La Biélorussie n'est pas le seul pays à l'est de l'UE où les élections soient pour le moins douteuses. Or l'Occident ne voit rien de mal à négocier avec les autres leaders régionaux et à faire des affaires avec eux. Il y a un certain pays à l'est de l'UE qui s'appelle la Russie, où la police s'en prend à une vieille dame de 82 ans, sans que cela entraîne la moindre détérioration des relations avec l'Occident.

M. Loukachenko a de nombreux péchés sur la conscience et un jour son propre peuple l'obligera sans doute à rendre des comptes. Mais sous son règne, la Biélorussie a renforcé sa souveraineté. Elle n'est pas un partenaire facile et ce n'est pas près de changer.
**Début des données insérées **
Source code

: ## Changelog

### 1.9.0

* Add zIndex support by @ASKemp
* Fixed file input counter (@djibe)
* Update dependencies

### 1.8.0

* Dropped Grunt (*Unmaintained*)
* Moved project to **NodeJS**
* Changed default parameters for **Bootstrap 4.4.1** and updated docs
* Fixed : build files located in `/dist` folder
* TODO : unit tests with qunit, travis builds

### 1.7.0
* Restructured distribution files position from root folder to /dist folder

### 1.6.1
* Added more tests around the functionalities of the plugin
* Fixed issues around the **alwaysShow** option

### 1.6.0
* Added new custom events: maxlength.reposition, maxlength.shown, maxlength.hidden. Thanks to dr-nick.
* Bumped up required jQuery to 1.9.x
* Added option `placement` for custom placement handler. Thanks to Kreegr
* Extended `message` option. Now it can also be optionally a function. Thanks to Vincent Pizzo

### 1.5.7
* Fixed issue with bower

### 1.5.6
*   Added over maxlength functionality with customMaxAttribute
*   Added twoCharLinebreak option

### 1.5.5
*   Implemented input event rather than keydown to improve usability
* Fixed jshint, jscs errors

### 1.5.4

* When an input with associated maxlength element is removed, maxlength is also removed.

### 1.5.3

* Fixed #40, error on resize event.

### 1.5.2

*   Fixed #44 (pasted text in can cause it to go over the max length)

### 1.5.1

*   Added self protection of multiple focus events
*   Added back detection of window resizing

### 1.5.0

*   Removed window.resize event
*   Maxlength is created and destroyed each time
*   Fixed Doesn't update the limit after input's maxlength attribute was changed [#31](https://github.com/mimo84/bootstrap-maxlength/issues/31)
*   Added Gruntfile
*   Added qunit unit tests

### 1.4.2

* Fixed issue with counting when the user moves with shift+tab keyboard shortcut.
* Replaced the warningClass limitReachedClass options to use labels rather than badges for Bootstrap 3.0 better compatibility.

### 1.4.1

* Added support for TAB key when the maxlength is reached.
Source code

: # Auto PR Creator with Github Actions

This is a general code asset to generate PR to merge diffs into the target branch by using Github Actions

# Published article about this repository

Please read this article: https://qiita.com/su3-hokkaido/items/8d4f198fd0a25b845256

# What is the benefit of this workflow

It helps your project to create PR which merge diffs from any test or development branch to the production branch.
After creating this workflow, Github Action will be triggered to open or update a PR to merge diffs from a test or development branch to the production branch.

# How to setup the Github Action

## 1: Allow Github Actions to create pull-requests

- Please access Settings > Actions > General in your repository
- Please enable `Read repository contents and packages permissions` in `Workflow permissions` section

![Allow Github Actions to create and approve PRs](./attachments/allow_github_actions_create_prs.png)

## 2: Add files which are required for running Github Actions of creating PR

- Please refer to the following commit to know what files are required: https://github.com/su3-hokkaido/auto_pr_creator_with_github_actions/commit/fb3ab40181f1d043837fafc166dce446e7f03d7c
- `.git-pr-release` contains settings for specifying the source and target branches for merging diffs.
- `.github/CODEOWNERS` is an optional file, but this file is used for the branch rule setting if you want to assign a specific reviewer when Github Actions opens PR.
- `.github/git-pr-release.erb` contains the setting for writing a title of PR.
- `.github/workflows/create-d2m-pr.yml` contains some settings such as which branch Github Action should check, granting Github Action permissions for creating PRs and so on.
L'Ouest devrait réfléchir sérieusement à l'éventualité de rompre ses liens avec Loukachenko, à condition bien sûr de ne pas tourner le dos aux Biélorusses. La Biélorussie n'est pas encore irrévocablement perdue pour l'Occident.

Vu de Moscou

Merci à l'Europe et la Russie

"Sa principale victoire, Alexandre Loukachenko l’a arrachée sur le terrain de la politique étrangère, constate Gazeta.ru. Pourtant, il y a encore 3 ou 4 mois, il lui aurait été difficile d'en espérer autant." : "L'Occident lui demandait de libéraliser sa politique intérieure et la Russie sapait son économie". Mais, "au lieu de recevoir une pluie de menaces, la Biélorussie a été l’objet d’une cour intense", raconte le journal en ligne russe. "Des responsables européens se sont rendus à Minsk avec des offres de coopération, puis la Russie reprit ses livraisons de pétrole détaxé, en échange de l'accord biélorusse à la création d'un Espace économique unifié. Côté européen, on a évoqué des aides financières de 3 milliards d'euros, côté russe, le coût de la mesure a été évalué à 2 milliards de dollars par an." "La démonstration faite par Loukachenko qu'il était capable d’entraîner son pays en direction de l'Europe a contraint le Kremlin de trouver les moyens de récupérer son ‘allié stratégique’, remarque Gazeta.ru. La situation de l'Europe est beaucoup plus simple. Elle a besoin d'un processus plus que d'un résultat, ce qui peut s'obtenir avec Loukachenko à la tête de l'Etat, et qui d'ailleurs se produit déjà."